*** Exercise input Section Begins ***

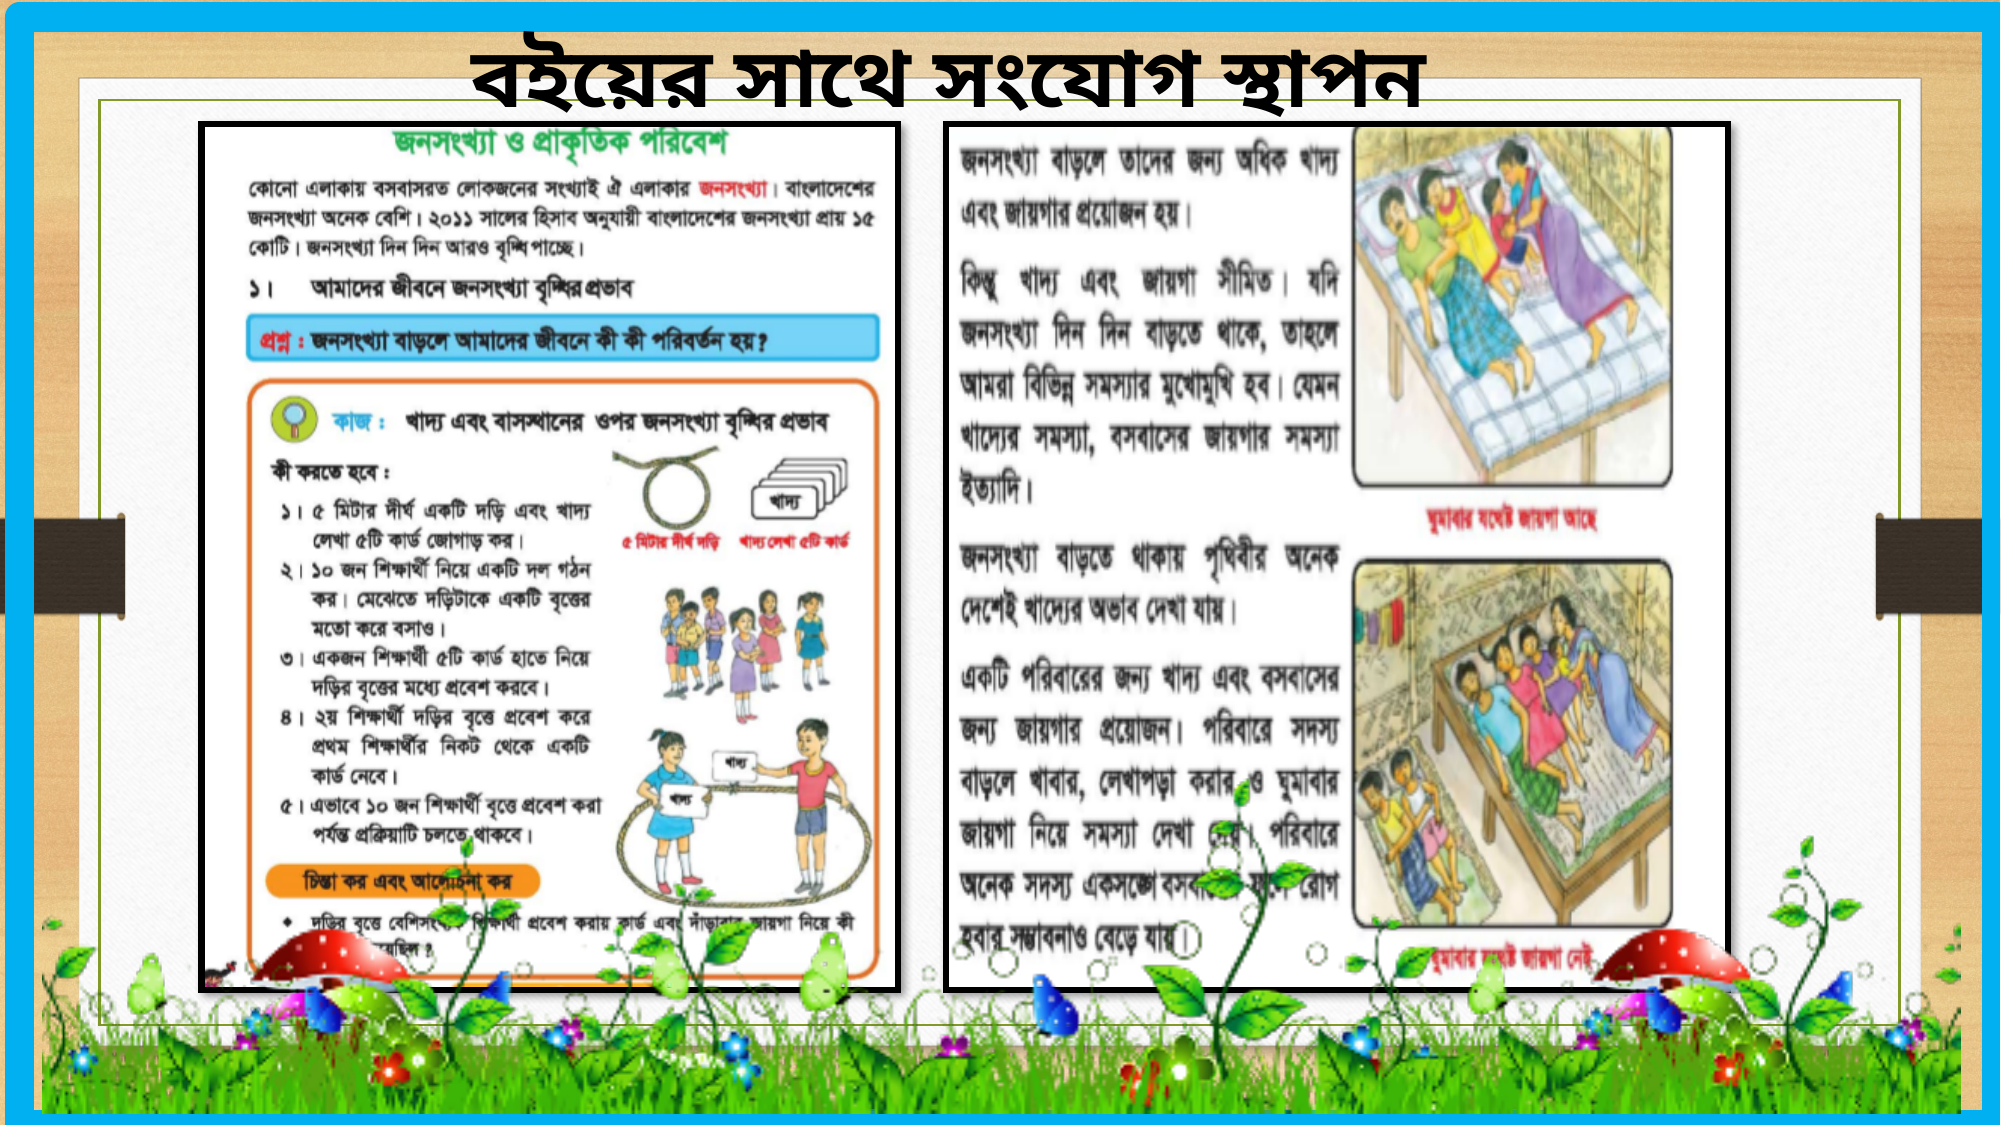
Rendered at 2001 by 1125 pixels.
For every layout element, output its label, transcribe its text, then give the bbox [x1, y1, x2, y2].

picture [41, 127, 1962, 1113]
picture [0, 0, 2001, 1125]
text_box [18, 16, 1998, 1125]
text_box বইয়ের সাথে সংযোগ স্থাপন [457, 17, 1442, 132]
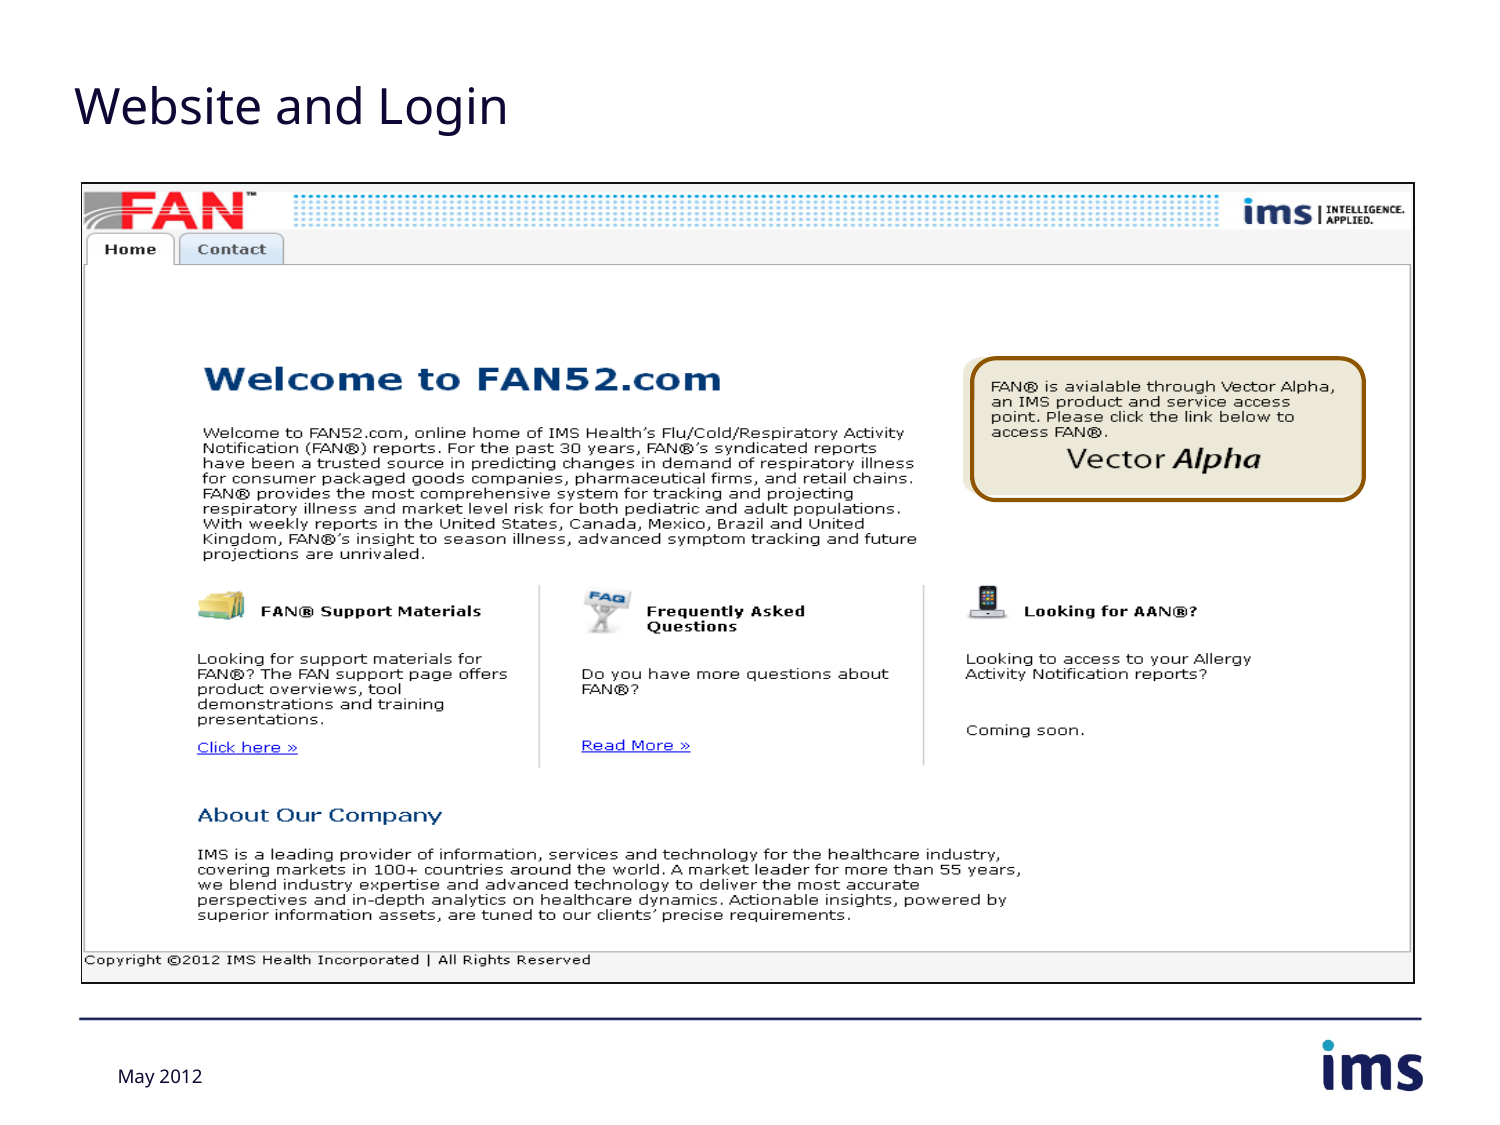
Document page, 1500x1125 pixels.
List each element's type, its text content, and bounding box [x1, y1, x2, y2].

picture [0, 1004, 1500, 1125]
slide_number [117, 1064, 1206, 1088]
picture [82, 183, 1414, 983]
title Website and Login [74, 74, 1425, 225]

*** Exercise input Section Ends ***

§ **About this task**
The response must consist of the entries above exactly as they stand, minus any pictures.

§ **Result of this exercise**
Rendered at 2001 by 1125 pixels.
For every layout element, output its label, transcribe its text, then give the bbox [x1, y1, x2, y2].

picture [41, 127, 1962, 1113]
picture [0, 0, 2001, 1125]
text_box [18, 16, 1998, 1125]
text_box বইয়ের সাথে সংযোগ স্থাপন [457, 17, 1442, 132]
Document page, 1500x1125 pixels.
List each element's type, its text content, and bounding box [x1, y1, x2, y2].

picture [0, 1004, 1500, 1125]
slide_number [117, 1064, 1206, 1088]
picture [82, 183, 1414, 983]
title Website and Login [74, 74, 1425, 225]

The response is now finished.